The effects of structural racism are also evident in both Bermuda and South Africa, which are countries, like the United States, that have emerged from systems of explicit racial subjugation. Bermuda with a population of 64,000 people is something like a small town, and it has arrived at this place with little of the upheaval that accompanied transformation in the U.S. and South Africa. But submerging racial honesty does not erase underlying inequities and stresses – reflected, for example, in a school system much like that in the U.S., where all whites and better-off blacks go to private academies, and the public system is one of last resort for the poor – and the small island nation is only just beginning to grapple with them.

 

South Africa, despite black majority rule, suffers still from the vestiges of apartheid, one of the most over examples of structural racism in world history.

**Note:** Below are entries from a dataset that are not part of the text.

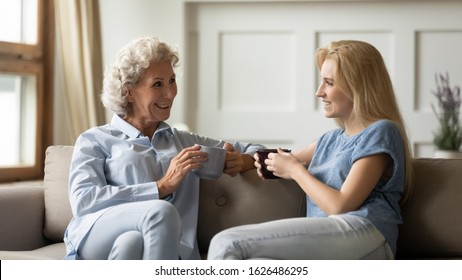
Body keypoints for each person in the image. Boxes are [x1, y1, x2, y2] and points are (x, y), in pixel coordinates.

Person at [207, 40, 414, 260]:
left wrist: (296, 171)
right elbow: (282, 159)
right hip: (329, 240)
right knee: (258, 263)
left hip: (365, 231)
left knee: (226, 243)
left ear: (358, 87)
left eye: (329, 83)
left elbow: (341, 205)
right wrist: (243, 161)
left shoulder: (381, 131)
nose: (319, 92)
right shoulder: (329, 140)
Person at [63, 36, 265, 260]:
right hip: (94, 236)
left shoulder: (183, 142)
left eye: (172, 80)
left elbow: (258, 150)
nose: (170, 93)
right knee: (160, 212)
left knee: (131, 243)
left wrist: (243, 160)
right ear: (129, 91)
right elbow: (84, 200)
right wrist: (160, 187)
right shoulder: (95, 139)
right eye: (157, 84)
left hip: (155, 247)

In an essay in Racial Redress and Citizenship in South Africa, Steven Friedman and Zimitri Erasmus cite studies that show many white South Africans believe that racism is just a concept promoted by political ideologues, with “raw” or “serious” racism a rare exception. The 2001 World Values survey found that “white South Africans are inclined to attribute poverty to laziness.” Another study, by Kalati and Manor, reported that most whites do not feel personally responsible for apartheid and don’t see their privilege as connected to poverty. They see racial redress as “damaging to race relations.” All of this sounds sadly familiar to American ears.

 

Even though I don’t agree, I can understand how some U.S. whites can argue that they’re not responsible for what took place long before they were born. But I was astounded to find this attitude in white South Africans, when the past was only yesterday. The impulse by those who have enjoyed racial privilege to “put the past behind them” is enormously powerful, and apparently universal.

 

But it must be overcome. In upholding an affirmative action program, the late Justice Harry Blackmun once wrote: “In order to get beyond racism, we must first take account of race. There is no other way.”

 

Then the context was university admissions, but it could as well have been any sector. There is no other way for philanthropy, either, whatever a donor’s stated mission. No other way to make sure all children are equipped for work, civic participation and lifelong learning. No other way to perfect our democracy. No other way to improve public health. No other way to bring about safer communities. No other way to make sure our elders can live lives of dignity and purpose.

 

The paths to justice and effectiveness run on parallel lines. We have it in our grasp to fuse them.